» **DATA SHOWN**:
★ ★ ★ ★

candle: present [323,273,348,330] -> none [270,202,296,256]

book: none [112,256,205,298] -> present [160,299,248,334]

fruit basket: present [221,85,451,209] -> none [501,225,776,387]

★ ★ ★ ★

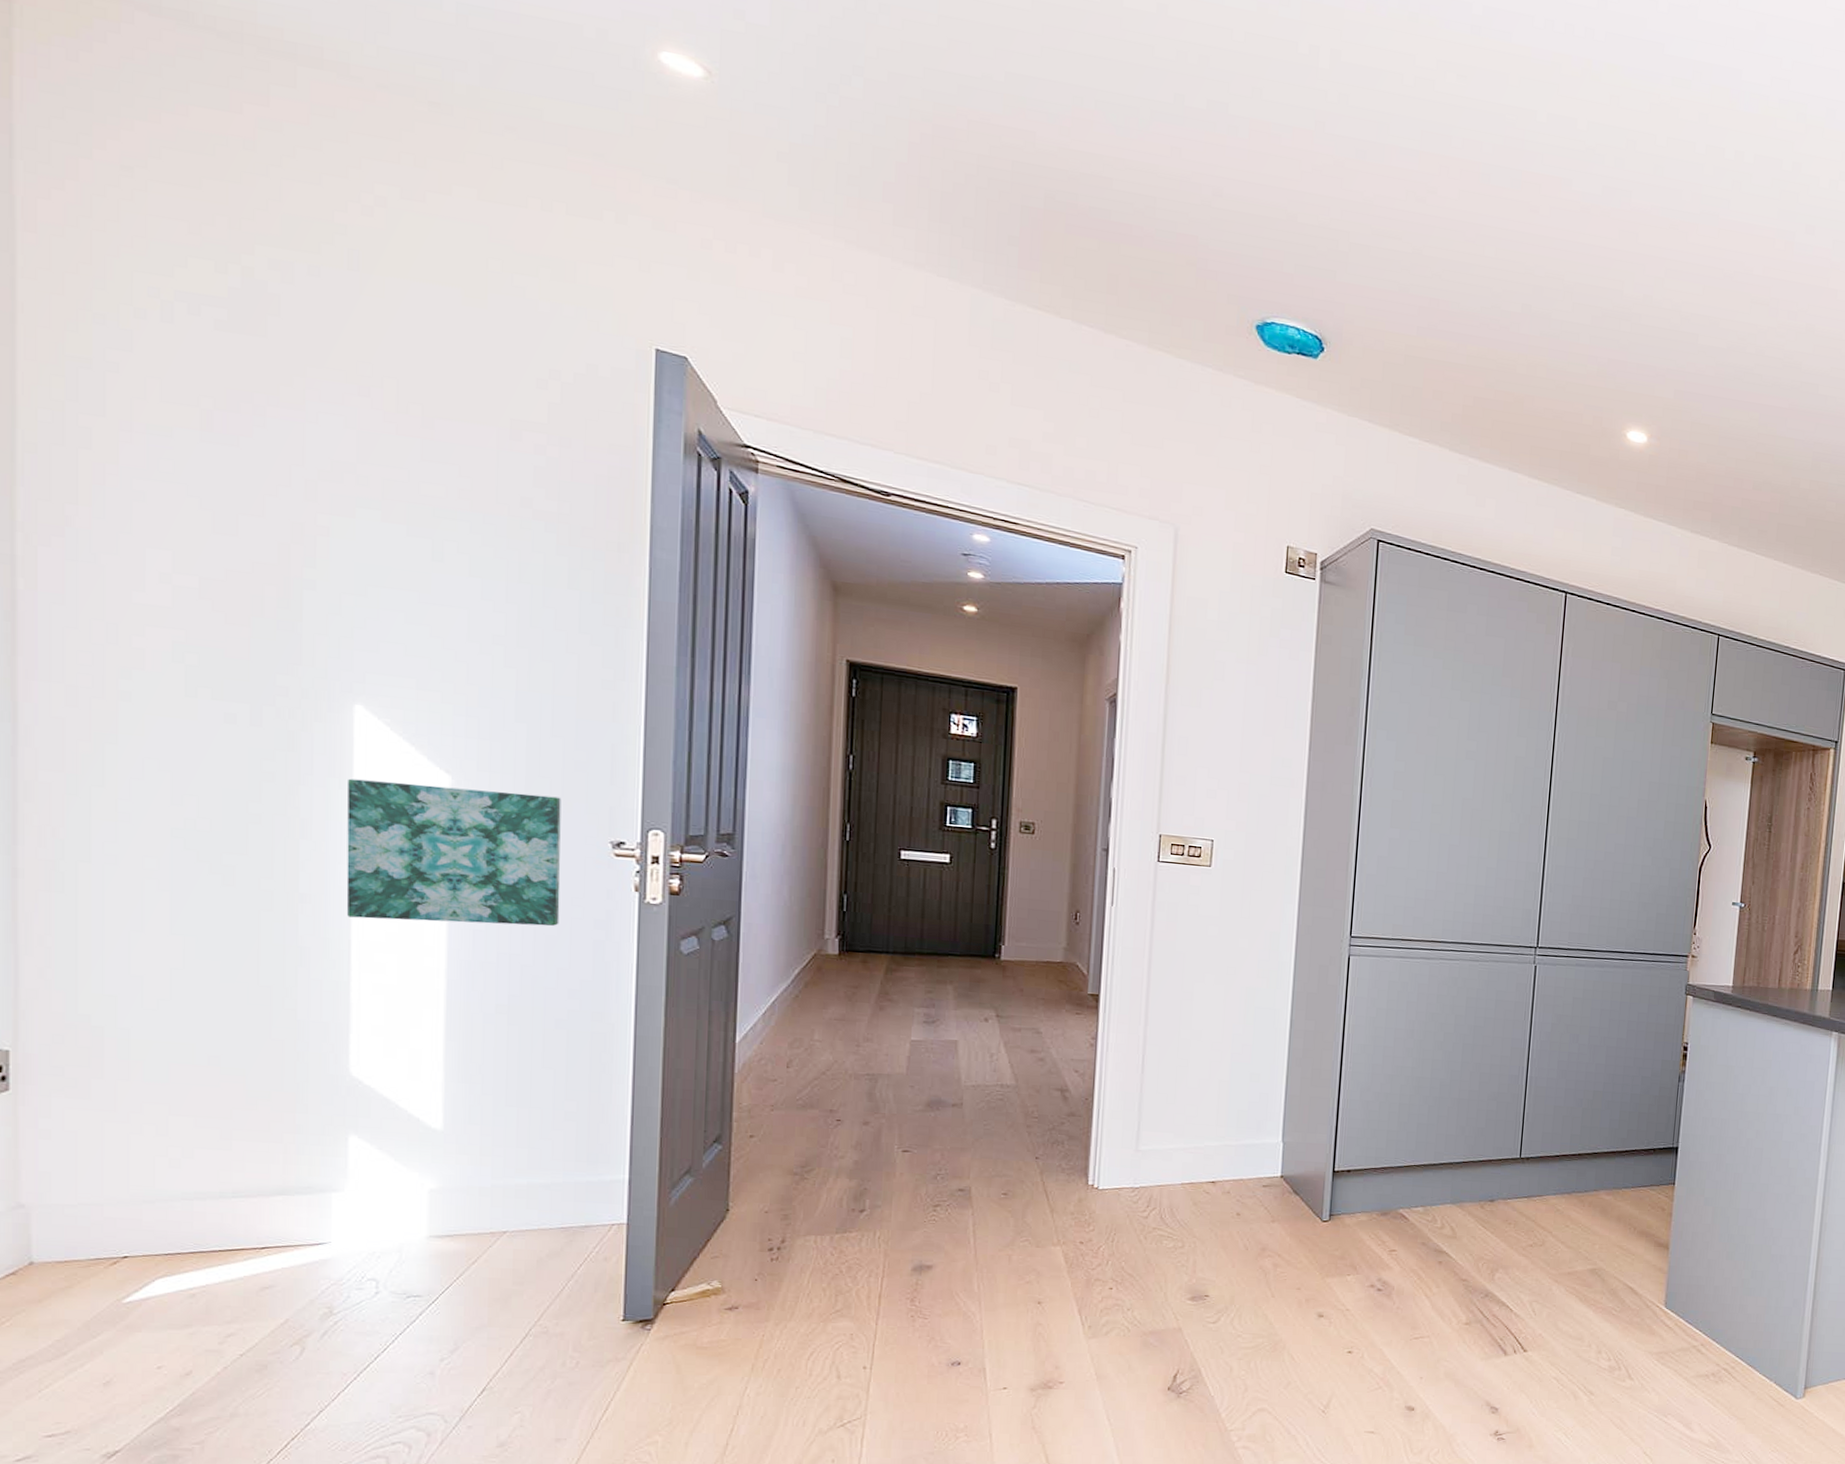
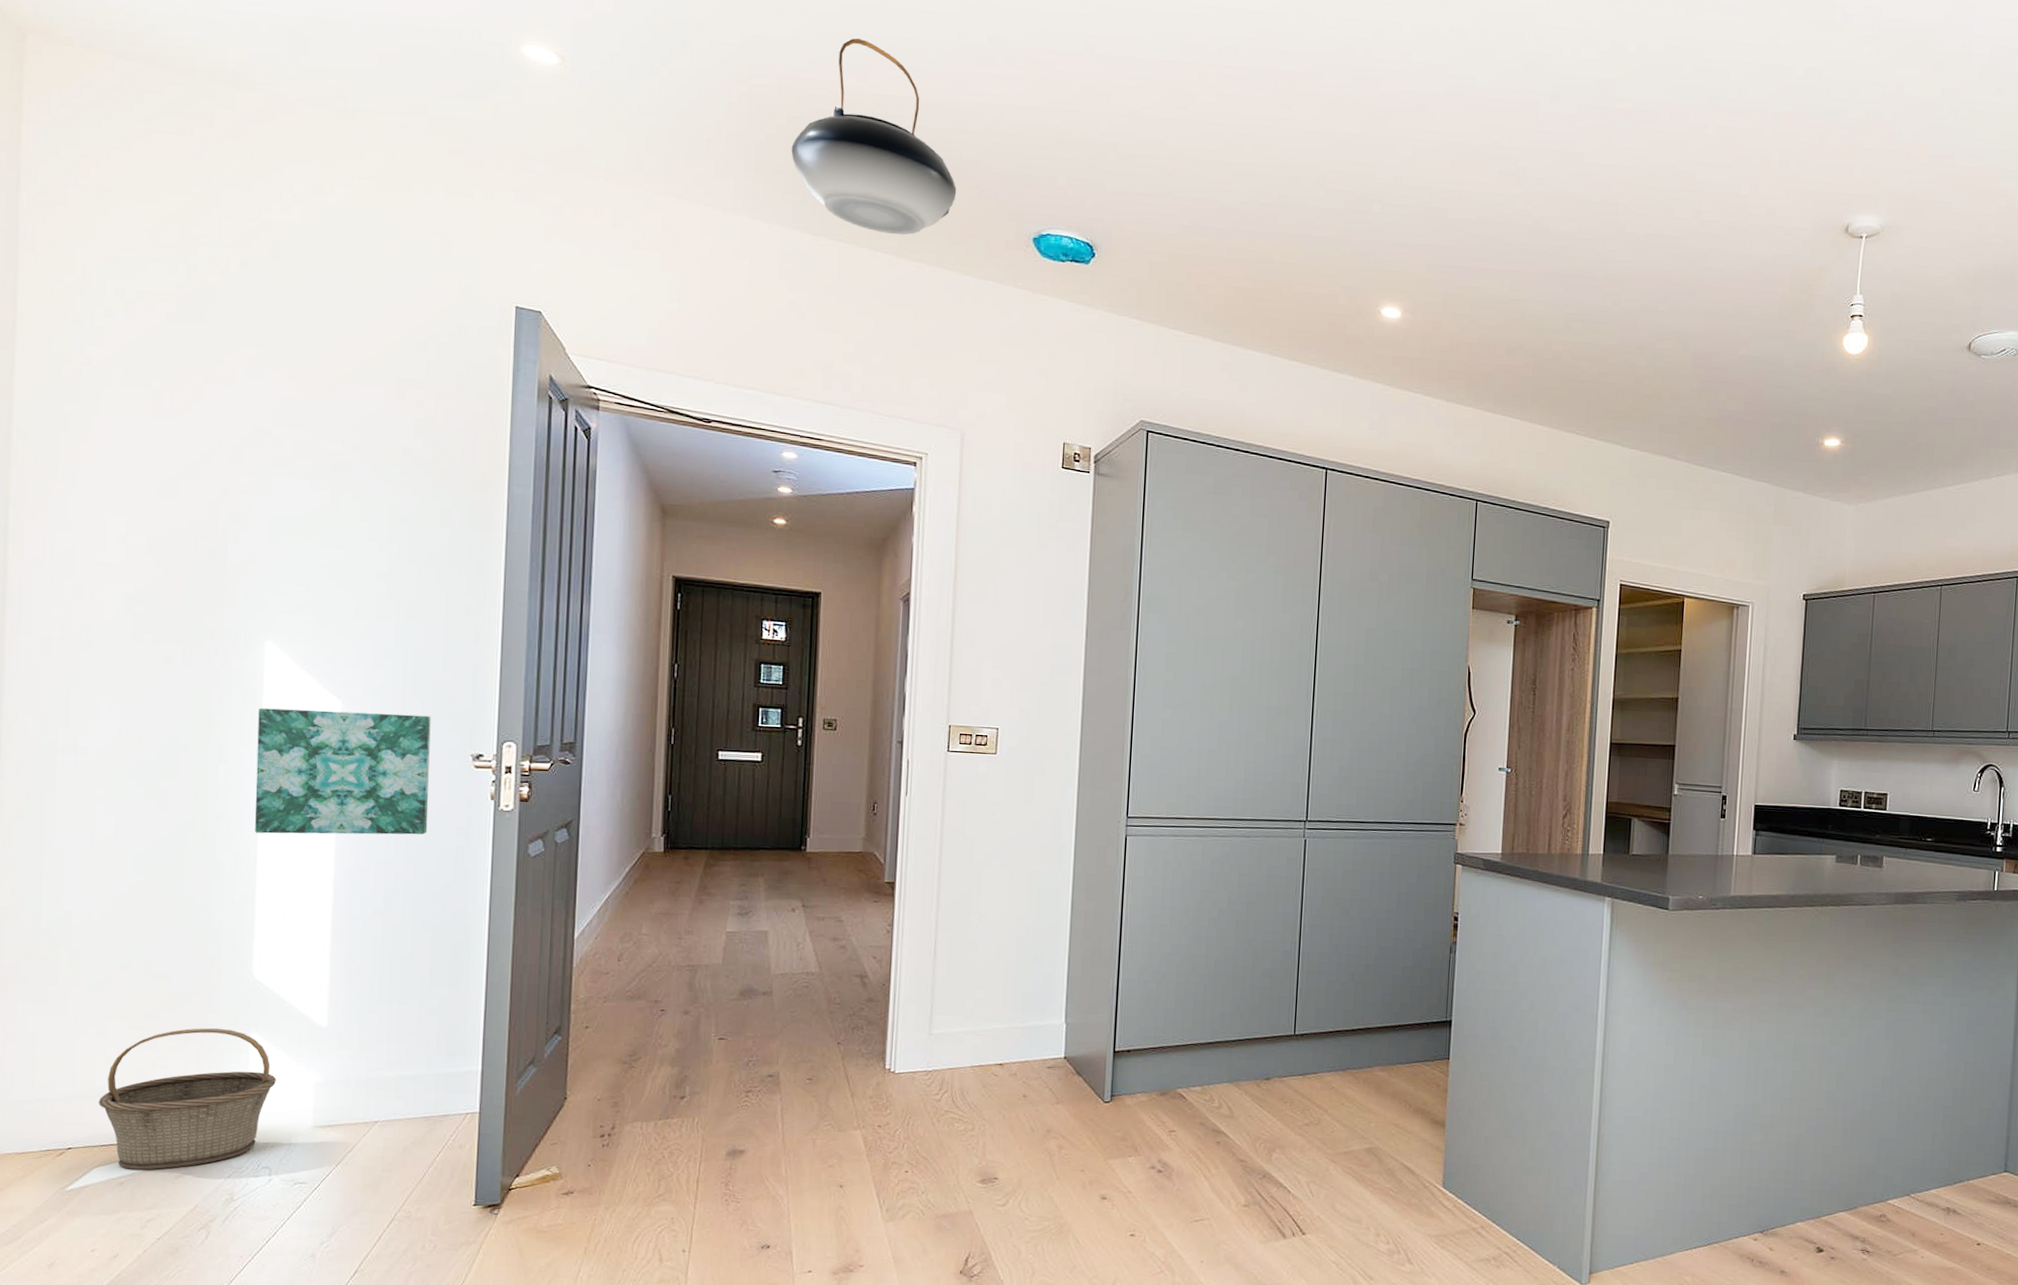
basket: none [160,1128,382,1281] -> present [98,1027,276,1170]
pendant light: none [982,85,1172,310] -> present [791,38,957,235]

★ ★ ★ ★

» **THE TASK**:
All lines of the records above with the word "basket" in them are to be copied.

» **EXERCISE RESPONSE**:
fruit basket: present [221,85,451,209] -> none [501,225,776,387]
basket: none [160,1128,382,1281] -> present [98,1027,276,1170]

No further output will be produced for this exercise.